EXERCISE INSTRUCTIONS:
1: Rewrite the paragraph in the Survey of India text that begins "The Great Trigonometrical Survey (1802–1852)" as a bulleted list that keeps its main facts.
2: Answer these questions from the Survey of India text:
(a) In what year was the Survey of India set up?
(b) Where is its headquarters?
(c) How many Geo-spatial Data Centers does it have?
3: List every present-day area that the Survey of India text says was once called Baramahal.

The Survey of India is India's central engineering agency in charge of mapping and surveying. Set up in 1767 to help consolidate the territories of the British East India Company, it is one of the oldest Engineering Departments of the Government of India. Its members are from Survey of India Service cadre of Civil Services of India and Army Officers from the Indian Army Corps of Engineers. It is headed by the Surveyor General of India. At present, the Surveyor General is Naveen Tomar.

History
The history of the Survey of India dates back to the 18th century. "First modern scientific survey of India" was undertaken by W. Mather in 1793–96 on instructions of Superintendent of Salem and Baramahal, Col. Alexander Read. The present Dharmapuri district, Krishnagiri district and North Arcot in western Tamil Nadu were then called Baramahal.

The Great Trigonometrical Survey (1802–1852) was started by British surveyor Col. William Lambton on 10 April 1802, heading from St. Thomas Mount in Chennai to the foothills of the Himalayas. 36 inch huge half ton weight Theodolite was used, which took 57 days to measure the 12-km base line. This 5-decade project was completed under Survey General Lt. George Everest in the year 1852. Pioneering mathematician and Surveyor Radhanath Sikdar measured Mount Everest in 1852, with a height of 29,002 feet. Modern measurements indicate the height is 29,037 feet. This is regarded as the beginning of a new age of systematic topographical mapping in India succeeding the classical age, and the founding of one of the oldest survey and mapping agencies in the world.

Organisation
The Survey of India, headquartered at Dehradun, Uttarakhand, has 18 geospatial divisions ranging from the prediction of tides to aerial survey. It has 23 Geo-spatial Data Centers spread across India, each catering to the respective administrative area. Surveyors are the back bone of Survey of India.
Appointments to Group 'A' Civil Stream posts in the Junior Time Scale (Dy Supdtg Surveyor) in Survey of India are made on the basis of competitive Indian Engineering Services examination conducted by the Union Public Service Commission and also through permanent secondment of Army Officers Defence Stream by the Union Public Service Commission.
The important posts/ grades in Survey of India are in the following order of seniority: Draftsman, Plane Tabler, Survey Assistant, Surveyor, Officer Surveyor, Deputy Superintending Surveyor, Superintending Surveyor, Superintending Surveyor (Non-Functional Second Grade)/Deputy Director, Director/Deputy Surveyor General, Additional Surveyor General, Surveyor General.

Responsibilities
 Advisor to the Indian Government: The Survey of India acts as an adviser to the Government of India on all cartography-related matters, such as geodesy, photogrammetry, mapping and map reproduction.
 Geo names: Survey of India is responsible for the naming convention and spellings of names of geographical features of India.

MATERIAL PROVIDED:

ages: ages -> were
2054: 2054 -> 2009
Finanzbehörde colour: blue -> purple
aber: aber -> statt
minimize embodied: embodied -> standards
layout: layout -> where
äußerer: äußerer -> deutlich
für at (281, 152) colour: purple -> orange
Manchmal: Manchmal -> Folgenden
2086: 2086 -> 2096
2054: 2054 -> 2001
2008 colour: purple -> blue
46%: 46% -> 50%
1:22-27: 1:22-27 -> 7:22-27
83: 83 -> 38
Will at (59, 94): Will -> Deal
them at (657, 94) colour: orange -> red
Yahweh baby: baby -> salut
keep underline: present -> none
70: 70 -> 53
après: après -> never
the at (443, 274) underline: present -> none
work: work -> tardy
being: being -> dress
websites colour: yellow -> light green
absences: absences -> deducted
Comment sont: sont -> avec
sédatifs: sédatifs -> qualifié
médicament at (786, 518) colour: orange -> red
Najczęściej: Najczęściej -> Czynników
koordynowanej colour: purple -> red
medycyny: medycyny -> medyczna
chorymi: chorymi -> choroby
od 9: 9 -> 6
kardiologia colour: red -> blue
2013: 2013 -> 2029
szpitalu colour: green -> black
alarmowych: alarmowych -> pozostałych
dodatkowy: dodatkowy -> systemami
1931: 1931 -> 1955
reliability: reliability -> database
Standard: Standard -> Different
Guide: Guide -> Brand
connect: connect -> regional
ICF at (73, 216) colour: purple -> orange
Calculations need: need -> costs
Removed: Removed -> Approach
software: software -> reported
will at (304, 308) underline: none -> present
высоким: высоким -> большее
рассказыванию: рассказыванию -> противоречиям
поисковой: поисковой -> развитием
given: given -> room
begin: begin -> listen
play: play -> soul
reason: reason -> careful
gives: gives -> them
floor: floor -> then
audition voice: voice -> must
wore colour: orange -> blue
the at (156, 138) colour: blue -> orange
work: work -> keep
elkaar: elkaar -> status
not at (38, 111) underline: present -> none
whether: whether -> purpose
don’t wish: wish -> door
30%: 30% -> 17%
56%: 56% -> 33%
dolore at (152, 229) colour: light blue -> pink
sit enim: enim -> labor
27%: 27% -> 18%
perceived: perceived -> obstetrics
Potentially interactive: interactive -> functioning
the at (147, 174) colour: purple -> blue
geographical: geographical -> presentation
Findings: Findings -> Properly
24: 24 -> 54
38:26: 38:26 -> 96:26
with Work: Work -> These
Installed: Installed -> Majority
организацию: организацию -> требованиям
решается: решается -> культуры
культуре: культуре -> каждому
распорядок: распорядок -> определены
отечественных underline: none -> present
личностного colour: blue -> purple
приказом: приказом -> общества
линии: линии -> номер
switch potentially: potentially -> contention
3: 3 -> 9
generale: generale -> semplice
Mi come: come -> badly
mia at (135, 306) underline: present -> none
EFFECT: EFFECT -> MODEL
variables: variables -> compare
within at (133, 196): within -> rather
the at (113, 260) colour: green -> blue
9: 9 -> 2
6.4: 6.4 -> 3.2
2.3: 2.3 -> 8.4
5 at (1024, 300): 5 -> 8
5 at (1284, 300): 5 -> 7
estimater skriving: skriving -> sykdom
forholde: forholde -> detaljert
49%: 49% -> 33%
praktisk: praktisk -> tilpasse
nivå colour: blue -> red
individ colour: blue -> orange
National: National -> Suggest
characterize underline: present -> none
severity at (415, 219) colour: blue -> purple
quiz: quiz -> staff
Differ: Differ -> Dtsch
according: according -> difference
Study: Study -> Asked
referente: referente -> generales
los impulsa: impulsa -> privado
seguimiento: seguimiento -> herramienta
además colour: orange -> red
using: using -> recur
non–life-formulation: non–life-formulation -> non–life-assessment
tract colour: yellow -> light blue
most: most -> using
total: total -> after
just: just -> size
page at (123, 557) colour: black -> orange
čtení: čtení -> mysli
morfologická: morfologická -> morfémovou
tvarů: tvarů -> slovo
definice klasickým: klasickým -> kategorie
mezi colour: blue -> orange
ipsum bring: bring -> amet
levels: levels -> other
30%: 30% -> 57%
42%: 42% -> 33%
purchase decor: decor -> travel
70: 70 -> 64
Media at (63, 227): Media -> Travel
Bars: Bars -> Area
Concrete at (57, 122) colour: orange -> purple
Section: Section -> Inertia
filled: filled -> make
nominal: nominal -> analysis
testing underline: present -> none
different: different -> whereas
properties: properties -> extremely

RESPONSES FOR EACH TASK:
1:
- Col. William Lambton, a British surveyor, started the Great Trigonometrical Survey on 10 April 1802.
- It ran from St. Thomas Mount in Chennai to the foothills of the Himalayas.
- A 36-inch theodolite weighing half a ton was used, and measuring the 12-km base line took 57 days.
- The five-decade project was completed under George Everest in 1852.
- Also in 1852, mathematician and surveyor Radhanath Sikdar measured Mount Everest at 29,002 feet. Modern measurements give 29,037 feet.
- The survey is seen as the start of systematic topographical mapping in India and the founding of one of the world's oldest survey and mapping agencies.

2:
(a) 1767
(b) Dehradun, Uttarakhand
(c) 23

3:
- Dharmapuri district
- Krishnagiri district
- North Arcot